» Exercise prompt: Images do not belong in the copy; retype the rest of the entries below exactly.

» Supplied data:
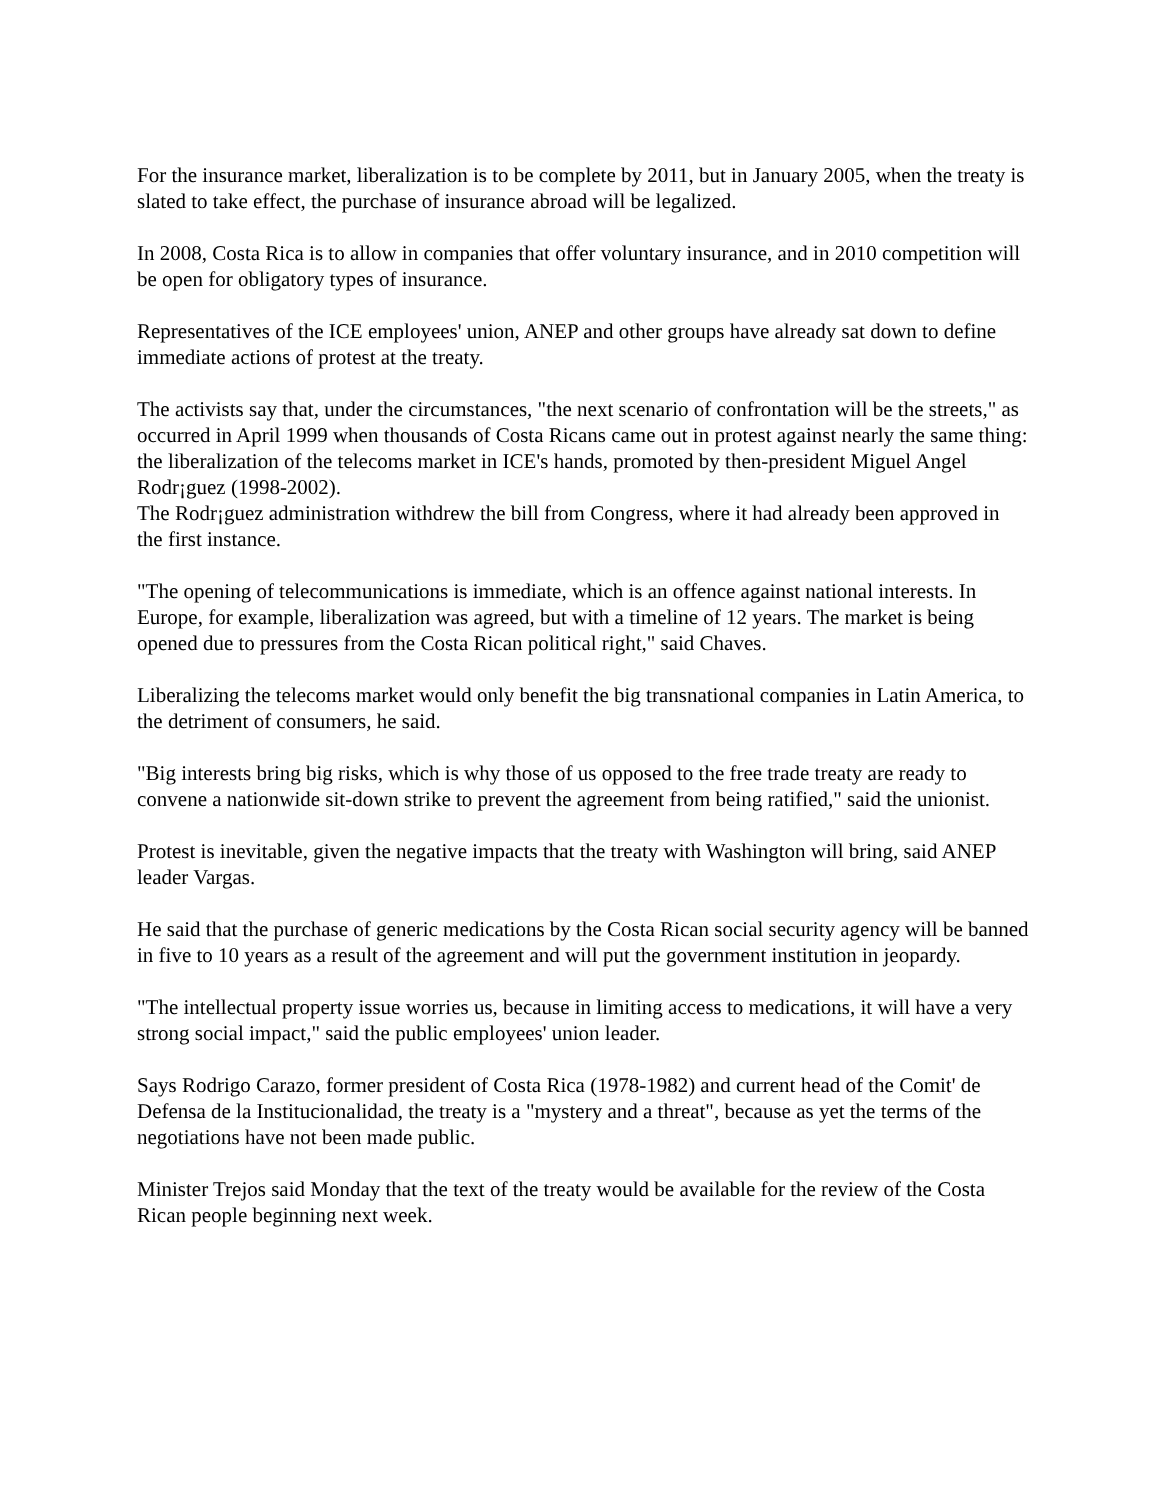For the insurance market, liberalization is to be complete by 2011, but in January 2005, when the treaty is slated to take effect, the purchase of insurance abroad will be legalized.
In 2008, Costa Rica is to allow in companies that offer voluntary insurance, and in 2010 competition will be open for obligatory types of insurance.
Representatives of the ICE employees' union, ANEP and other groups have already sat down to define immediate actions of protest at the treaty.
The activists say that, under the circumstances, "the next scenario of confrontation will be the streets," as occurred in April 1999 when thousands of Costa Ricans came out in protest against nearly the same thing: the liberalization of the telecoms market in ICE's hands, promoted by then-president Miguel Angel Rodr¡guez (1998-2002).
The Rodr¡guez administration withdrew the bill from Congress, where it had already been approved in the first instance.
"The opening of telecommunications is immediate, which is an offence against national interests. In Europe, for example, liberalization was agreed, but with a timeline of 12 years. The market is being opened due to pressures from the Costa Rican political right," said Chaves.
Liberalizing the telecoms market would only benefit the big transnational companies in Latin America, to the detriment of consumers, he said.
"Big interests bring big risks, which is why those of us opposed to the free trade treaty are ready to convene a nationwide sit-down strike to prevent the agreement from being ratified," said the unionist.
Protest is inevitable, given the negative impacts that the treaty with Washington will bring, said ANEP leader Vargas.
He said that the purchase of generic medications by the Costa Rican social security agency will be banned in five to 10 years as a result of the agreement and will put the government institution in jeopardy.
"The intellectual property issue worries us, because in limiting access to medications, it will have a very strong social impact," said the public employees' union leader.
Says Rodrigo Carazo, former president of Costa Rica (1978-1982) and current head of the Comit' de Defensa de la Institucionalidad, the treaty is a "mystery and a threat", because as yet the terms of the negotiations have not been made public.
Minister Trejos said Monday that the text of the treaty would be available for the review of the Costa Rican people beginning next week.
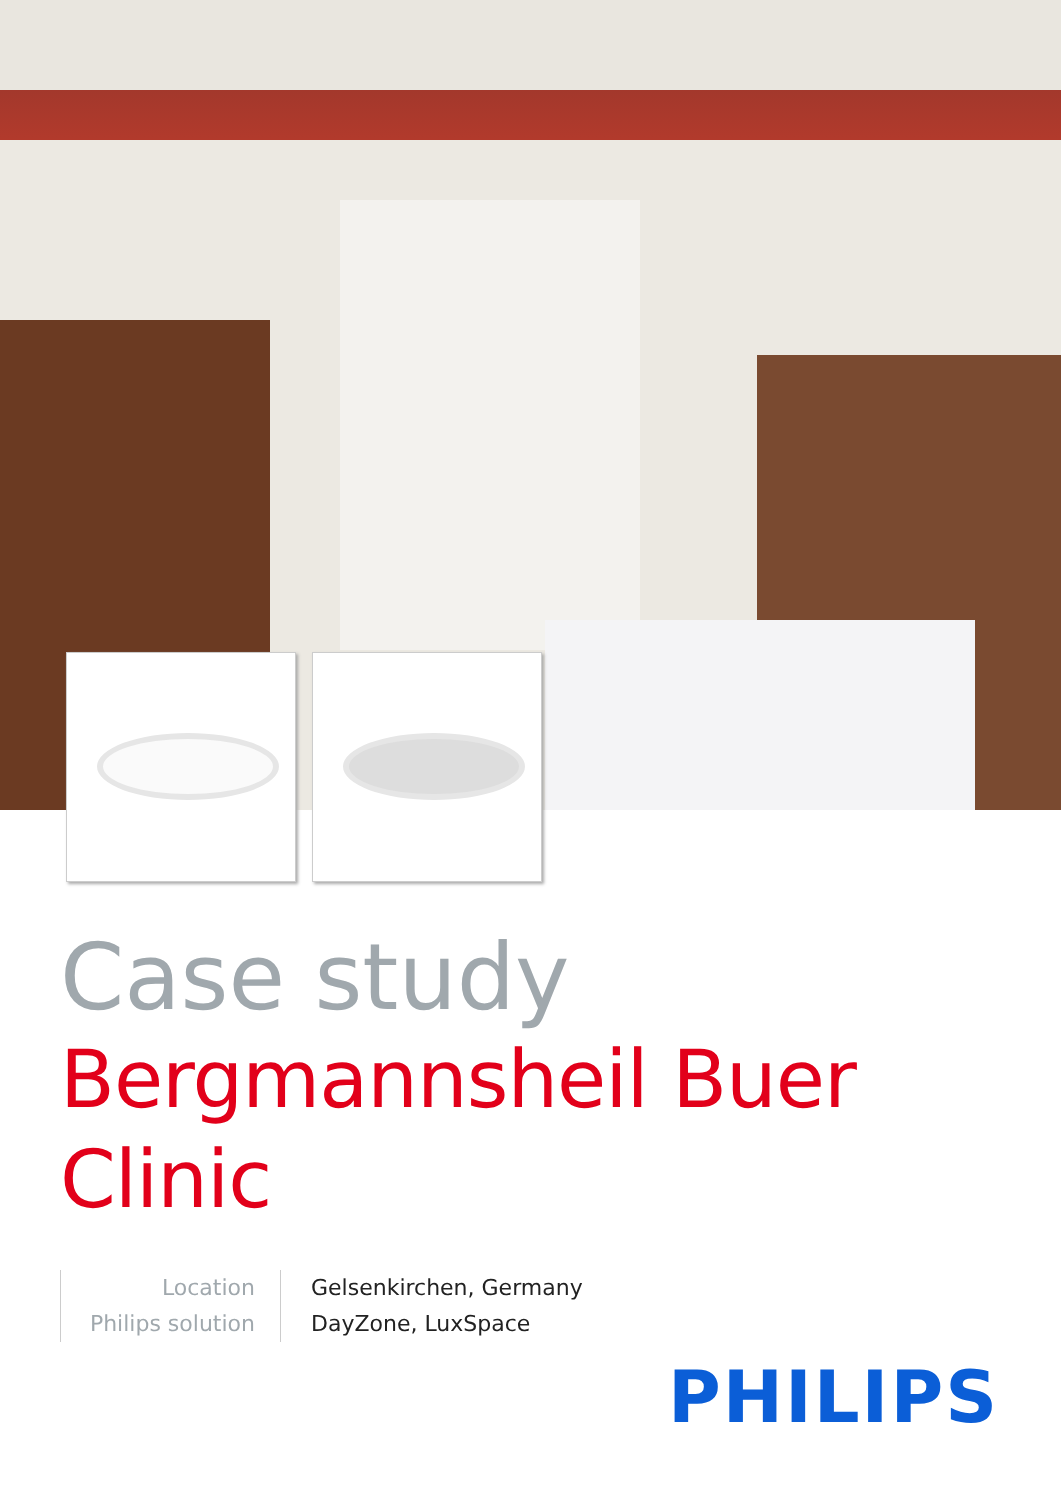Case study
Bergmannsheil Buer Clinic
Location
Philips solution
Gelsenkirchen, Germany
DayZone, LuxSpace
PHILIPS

» Output of the task:
For the insurance market, liberalization is to be complete by 2011, but in January 2005, when the treaty is slated to take effect, the purchase of insurance abroad will be legalized.
In 2008, Costa Rica is to allow in companies that offer voluntary insurance, and in 2010 competition will be open for obligatory types of insurance.
Representatives of the ICE employees' union, ANEP and other groups have already sat down to define immediate actions of protest at the treaty.
The activists say that, under the circumstances, "the next scenario of confrontation will be the streets," as occurred in April 1999 when thousands of Costa Ricans came out in protest against nearly the same thing: the liberalization of the telecoms market in ICE's hands, promoted by then-president Miguel Angel Rodr¡guez (1998-2002).
The Rodr¡guez administration withdrew the bill from Congress, where it had already been approved in the first instance.
"The opening of telecommunications is immediate, which is an offence against national interests. In Europe, for example, liberalization was agreed, but with a timeline of 12 years. The market is being opened due to pressures from the Costa Rican political right," said Chaves.
Liberalizing the telecoms market would only benefit the big transnational companies in Latin America, to the detriment of consumers, he said.
"Big interests bring big risks, which is why those of us opposed to the free trade treaty are ready to convene a nationwide sit-down strike to prevent the agreement from being ratified," said the unionist.
Protest is inevitable, given the negative impacts that the treaty with Washington will bring, said ANEP leader Vargas.
He said that the purchase of generic medications by the Costa Rican social security agency will be banned in five to 10 years as a result of the agreement and will put the government institution in jeopardy.
"The intellectual property issue worries us, because in limiting access to medications, it will have a very strong social impact," said the public employees' union leader.
Says Rodrigo Carazo, former president of Costa Rica (1978-1982) and current head of the Comit' de Defensa de la Institucionalidad, the treaty is a "mystery and a threat", because as yet the terms of the negotiations have not been made public.
Minister Trejos said Monday that the text of the treaty would be available for the review of the Costa Rican people beginning next week.
Case study
Bergmannsheil Buer Clinic
Location
Philips solution
Gelsenkirchen, Germany
DayZone, LuxSpace
PHILIPS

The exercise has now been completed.